Where can I find xG data for matches?

FBref provides free xG for major leagues. Understat offers detailed xG breakdowns by player and team. StatsBomb provides xG where available. Most professional analysis uses Opta or StatsBomb data as the foundation.

Why do different xG models give different values?

Different models weight variables differently. One model might put more emphasis on defensive pressure, another on shot type. Differences usually range 5-15%, with larger differences indicating substantive methodological differences.

Is xG perfect at predicting goals?

No. xG is a probability estimate. Randomness remains. A team with 3.2 xG might score 2, 3, or 4 goals. Over many matches, xG and goals converge, but individual match variance exists.
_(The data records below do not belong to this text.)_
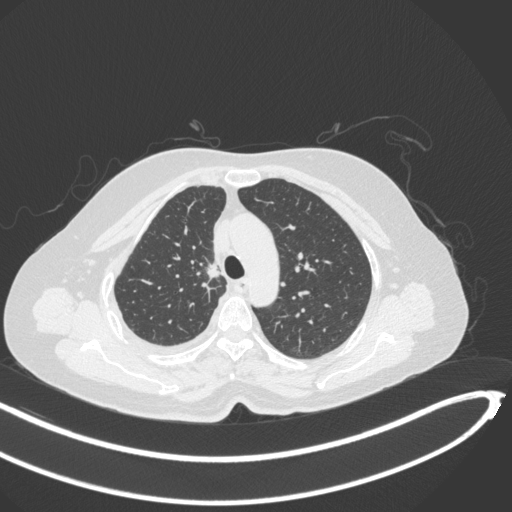
Chest CT, one axial slice; position 227 of 297 along the scan axis; reconstruction kernel B31f; 120 kVp; lung window (W 1500 / L -600 HU); 1 mm slice thickness; 512 × 512 image matrix, field of view 400 × 400 mm. Patient: female, 64 years. From the clinical record (not read from this slice): clinical TNM (as recorded): T1b N0 M1.
Structures marked on this image (rectangle marked by the reading radiologist):
- lung tumour (recorded histology: adenocarcinoma): bounding box <201,259,220,282> (left, top, right, bottom; pixels)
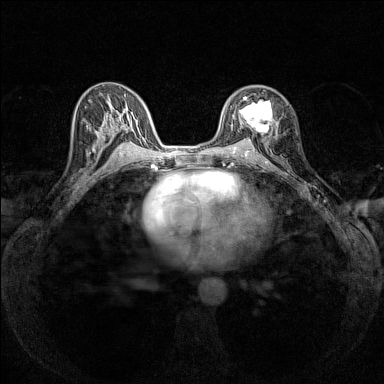
Breast MRI (dynamic contrast-enhanced), one axial slice. Position 83 of 160 along the scan axis. Dynamic contrast-enhanced series, time point 2 of 7 at this slice position (early post-contrast). 1.5 T. TE 1.8 ms, TR 5 ms. 1 mm slice thickness. 384 × 384 image matrix, field of view 280 × 280 mm. Female patient.
Annotated regions visible in this slice (semi-automatic segmentation, software-assisted and operator-edited):
- enhancing-tissue mask used for the functional tumour volume (all voxels passing the contrast-enhancement thresholds inside the analysis volume; usually the tumour): bounding box [x1, y1, x2, y2] px = [238, 96, 274, 137]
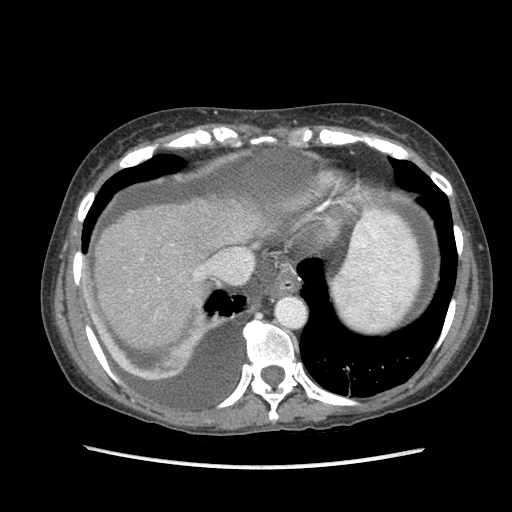
Contrast-enhanced abdominal CT (liver protocol), one axial slice. Reconstruction kernel STANDARD. Soft-tissue window (W 400 / L 40 HU). 512 × 512 image matrix. Case-level facts recorded for this patient, not image findings: diagnosis: hepatocellular carcinoma (patient treated with transarterial chemoembolisation; whether this scan precedes or follows treatment is not stated here); TNM stage (as recorded): Stage-IIIB; Child-Pugh class: A.
Annotated regions visible in this slice (semi-automatic segmentation, software-assisted and operator-edited):
- liver parenchyma outside the tumour (the mass and vessels are separate outlines, so this box may not span the whole liver): box from (x=94, y=198) to (x=270, y=348) px
- portal vein: (x=130, y=258)–(x=201, y=291)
How long until actual goals match xG?

Typically 10-15 matches. If a team is consistently over or underperforming xG significantly (2+ goals difference), something structural is happening. Teams should converge over time.

Does xG account for goalkeeper quality?

Basic models don't. Advanced models attempt to with "post-shot xG" (xG values adjusted by where shots go after leaving the shooter's foot). This partially accounts for goalkeeper quality because elite keepers prevent more post-shot goals.

Is xGA (expected goals against) reliable?

Yes. Defensive quality and goalkeeper quality both affect actual goals conceded from xGA. A team with 1.5 xGA per match probably concedes 1.5 goals if luck is normal, whether their goalkeeper is elite or average.

Can I predict xG itself?

Yes. Teams with consistent underlying performance tend to repeat xG output. A team that creates 2.0 xG per match for several seasons typically creates similar xG next season, unless something structural changes (manager change, key player departure).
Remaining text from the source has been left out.